[Items from a data source]

- - -

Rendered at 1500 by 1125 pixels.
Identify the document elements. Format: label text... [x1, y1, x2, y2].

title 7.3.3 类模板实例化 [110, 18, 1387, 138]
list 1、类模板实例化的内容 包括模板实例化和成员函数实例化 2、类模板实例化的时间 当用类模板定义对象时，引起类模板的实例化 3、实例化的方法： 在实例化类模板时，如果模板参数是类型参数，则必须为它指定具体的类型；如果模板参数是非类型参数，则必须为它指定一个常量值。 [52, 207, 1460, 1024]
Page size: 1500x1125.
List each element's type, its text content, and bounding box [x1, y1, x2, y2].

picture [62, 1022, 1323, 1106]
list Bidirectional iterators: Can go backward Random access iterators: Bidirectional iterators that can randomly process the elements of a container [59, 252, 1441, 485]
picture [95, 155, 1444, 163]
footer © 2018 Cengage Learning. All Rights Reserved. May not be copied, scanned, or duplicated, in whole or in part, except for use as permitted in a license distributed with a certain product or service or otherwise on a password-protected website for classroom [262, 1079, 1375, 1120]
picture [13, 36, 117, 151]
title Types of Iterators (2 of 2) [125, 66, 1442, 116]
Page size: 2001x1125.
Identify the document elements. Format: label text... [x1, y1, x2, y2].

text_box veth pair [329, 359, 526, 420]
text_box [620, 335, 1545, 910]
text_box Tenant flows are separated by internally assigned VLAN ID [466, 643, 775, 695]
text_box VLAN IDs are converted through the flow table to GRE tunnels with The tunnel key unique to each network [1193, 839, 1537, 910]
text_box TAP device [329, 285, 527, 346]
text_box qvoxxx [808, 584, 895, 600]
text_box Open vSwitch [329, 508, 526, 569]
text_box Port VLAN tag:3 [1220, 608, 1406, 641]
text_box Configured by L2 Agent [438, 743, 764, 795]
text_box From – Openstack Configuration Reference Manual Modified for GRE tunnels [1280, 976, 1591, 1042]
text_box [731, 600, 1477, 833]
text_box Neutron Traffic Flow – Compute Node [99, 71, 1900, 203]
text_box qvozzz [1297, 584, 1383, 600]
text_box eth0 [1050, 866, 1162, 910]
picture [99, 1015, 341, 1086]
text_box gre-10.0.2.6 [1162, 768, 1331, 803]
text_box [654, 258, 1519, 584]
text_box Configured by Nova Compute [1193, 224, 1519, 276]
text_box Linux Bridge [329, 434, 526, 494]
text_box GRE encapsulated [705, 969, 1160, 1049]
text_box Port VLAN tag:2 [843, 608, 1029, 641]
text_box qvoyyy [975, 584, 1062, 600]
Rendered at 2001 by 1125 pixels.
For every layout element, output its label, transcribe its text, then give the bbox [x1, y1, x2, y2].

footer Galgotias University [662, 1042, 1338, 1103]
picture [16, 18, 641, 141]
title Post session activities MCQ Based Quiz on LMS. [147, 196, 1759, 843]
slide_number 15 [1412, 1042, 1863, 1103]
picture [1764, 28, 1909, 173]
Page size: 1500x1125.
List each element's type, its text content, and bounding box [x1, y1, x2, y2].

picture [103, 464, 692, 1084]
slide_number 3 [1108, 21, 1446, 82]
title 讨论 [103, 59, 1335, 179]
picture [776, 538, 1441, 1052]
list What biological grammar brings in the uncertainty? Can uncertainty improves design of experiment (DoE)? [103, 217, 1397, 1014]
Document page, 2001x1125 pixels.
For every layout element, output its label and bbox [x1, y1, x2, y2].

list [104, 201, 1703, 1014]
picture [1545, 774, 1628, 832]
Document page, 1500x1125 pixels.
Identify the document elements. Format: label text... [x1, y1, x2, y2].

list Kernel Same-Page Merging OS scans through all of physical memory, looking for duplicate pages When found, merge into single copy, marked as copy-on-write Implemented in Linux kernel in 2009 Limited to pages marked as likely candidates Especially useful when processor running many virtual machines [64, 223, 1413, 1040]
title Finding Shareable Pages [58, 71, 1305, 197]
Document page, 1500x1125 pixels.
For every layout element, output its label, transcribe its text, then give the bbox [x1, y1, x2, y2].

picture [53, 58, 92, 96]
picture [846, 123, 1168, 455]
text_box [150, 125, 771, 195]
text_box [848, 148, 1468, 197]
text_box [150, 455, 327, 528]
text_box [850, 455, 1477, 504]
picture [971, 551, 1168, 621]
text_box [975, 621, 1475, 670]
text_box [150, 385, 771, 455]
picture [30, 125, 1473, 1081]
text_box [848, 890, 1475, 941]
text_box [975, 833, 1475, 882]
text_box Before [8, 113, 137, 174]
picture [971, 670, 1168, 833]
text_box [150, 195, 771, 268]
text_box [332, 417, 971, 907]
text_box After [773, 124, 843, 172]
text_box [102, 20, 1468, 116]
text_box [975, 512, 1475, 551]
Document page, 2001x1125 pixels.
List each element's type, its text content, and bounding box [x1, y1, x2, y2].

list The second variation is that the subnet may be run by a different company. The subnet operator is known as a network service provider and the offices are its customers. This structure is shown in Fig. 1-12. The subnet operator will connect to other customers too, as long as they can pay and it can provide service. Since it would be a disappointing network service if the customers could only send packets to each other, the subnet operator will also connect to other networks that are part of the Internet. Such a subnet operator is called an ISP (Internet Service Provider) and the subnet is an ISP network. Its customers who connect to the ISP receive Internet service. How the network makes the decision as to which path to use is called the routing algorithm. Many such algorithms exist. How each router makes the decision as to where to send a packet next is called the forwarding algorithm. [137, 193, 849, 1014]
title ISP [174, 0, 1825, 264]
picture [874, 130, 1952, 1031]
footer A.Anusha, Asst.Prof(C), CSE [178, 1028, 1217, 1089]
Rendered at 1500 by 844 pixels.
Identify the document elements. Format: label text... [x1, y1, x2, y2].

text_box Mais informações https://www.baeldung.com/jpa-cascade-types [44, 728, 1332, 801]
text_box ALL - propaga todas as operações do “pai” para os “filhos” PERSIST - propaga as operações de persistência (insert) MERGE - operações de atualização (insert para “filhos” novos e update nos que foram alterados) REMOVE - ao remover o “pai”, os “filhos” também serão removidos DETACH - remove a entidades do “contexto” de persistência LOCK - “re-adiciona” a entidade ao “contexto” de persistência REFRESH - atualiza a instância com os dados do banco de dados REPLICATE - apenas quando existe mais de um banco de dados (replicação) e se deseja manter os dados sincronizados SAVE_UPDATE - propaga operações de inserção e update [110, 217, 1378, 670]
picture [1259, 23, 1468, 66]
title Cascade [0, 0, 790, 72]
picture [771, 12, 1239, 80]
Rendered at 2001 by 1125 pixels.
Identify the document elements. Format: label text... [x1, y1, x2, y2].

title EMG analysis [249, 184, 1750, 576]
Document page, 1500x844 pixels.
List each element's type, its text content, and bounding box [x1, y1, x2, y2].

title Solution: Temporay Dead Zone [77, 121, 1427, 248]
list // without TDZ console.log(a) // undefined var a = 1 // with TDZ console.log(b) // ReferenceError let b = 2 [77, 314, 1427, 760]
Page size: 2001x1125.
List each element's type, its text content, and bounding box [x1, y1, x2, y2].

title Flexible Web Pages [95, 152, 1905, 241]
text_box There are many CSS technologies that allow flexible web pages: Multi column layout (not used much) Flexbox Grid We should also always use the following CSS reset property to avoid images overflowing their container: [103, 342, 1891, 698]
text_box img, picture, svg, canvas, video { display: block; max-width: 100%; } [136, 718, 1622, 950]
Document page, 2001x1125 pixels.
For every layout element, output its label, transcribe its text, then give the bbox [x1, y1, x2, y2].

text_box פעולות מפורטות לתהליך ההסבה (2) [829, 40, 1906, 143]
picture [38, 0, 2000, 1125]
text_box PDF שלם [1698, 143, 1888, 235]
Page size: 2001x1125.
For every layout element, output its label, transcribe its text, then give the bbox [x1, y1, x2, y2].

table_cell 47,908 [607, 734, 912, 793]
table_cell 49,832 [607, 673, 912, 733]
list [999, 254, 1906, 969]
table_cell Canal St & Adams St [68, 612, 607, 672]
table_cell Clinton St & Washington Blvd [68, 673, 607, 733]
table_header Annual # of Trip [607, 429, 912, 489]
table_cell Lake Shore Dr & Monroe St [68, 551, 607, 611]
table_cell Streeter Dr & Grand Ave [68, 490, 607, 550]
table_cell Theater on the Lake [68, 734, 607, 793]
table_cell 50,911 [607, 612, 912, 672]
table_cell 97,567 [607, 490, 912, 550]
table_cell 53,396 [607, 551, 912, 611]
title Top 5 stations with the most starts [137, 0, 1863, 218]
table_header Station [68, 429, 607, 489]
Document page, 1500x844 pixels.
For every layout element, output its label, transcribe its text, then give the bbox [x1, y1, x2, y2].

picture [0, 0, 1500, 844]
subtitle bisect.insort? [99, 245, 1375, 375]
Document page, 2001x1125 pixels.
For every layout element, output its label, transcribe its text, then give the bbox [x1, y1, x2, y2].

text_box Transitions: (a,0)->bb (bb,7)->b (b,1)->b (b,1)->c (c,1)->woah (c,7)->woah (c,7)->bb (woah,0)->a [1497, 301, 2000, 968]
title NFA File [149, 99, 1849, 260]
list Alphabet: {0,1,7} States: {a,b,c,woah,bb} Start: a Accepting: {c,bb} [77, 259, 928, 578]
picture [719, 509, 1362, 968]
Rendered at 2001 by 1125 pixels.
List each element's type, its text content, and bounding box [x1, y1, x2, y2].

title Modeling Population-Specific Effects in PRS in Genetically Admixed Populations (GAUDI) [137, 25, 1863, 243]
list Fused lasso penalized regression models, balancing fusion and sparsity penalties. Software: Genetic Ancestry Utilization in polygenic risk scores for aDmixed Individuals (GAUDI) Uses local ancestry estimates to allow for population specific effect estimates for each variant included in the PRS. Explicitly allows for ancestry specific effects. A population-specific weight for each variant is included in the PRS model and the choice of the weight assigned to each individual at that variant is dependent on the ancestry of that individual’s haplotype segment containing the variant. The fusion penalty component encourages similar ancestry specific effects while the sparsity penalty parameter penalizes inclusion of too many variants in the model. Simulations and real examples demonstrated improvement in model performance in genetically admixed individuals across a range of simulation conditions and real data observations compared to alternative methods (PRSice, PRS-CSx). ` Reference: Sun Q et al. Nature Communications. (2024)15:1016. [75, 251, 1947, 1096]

- - -

To do :: Restate word for word only the lines above from the line containing "text_box [150, 195, 771, 268]" to the line containing "Rendered at 1500 by 844 pixels.", both of them included.

Result below ::
text_box [150, 195, 771, 268]
text_box [332, 417, 971, 907]
text_box After [773, 124, 843, 172]
text_box [102, 20, 1468, 116]
text_box [975, 512, 1475, 551]
Document page, 2001x1125 pixels.
List each element's type, its text content, and bounding box [x1, y1, x2, y2].

list The second variation is that the subnet may be run by a different company. The subnet operator is known as a network service provider and the offices are its customers. This structure is shown in Fig. 1-12. The subnet operator will connect to other customers too, as long as they can pay and it can provide service. Since it would be a disappointing network service if the customers could only send packets to each other, the subnet operator will also connect to other networks that are part of the Internet. Such a subnet operator is called an ISP (Internet Service Provider) and the subnet is an ISP network. Its customers who connect to the ISP receive Internet service. How the network makes the decision as to which path to use is called the routing algorithm. Many such algorithms exist. How each router makes the decision as to where to send a packet next is called the forwarding algorithm. [137, 193, 849, 1014]
title ISP [174, 0, 1825, 264]
picture [874, 130, 1952, 1031]
footer A.Anusha, Asst.Prof(C), CSE [178, 1028, 1217, 1089]
Rendered at 1500 by 844 pixels.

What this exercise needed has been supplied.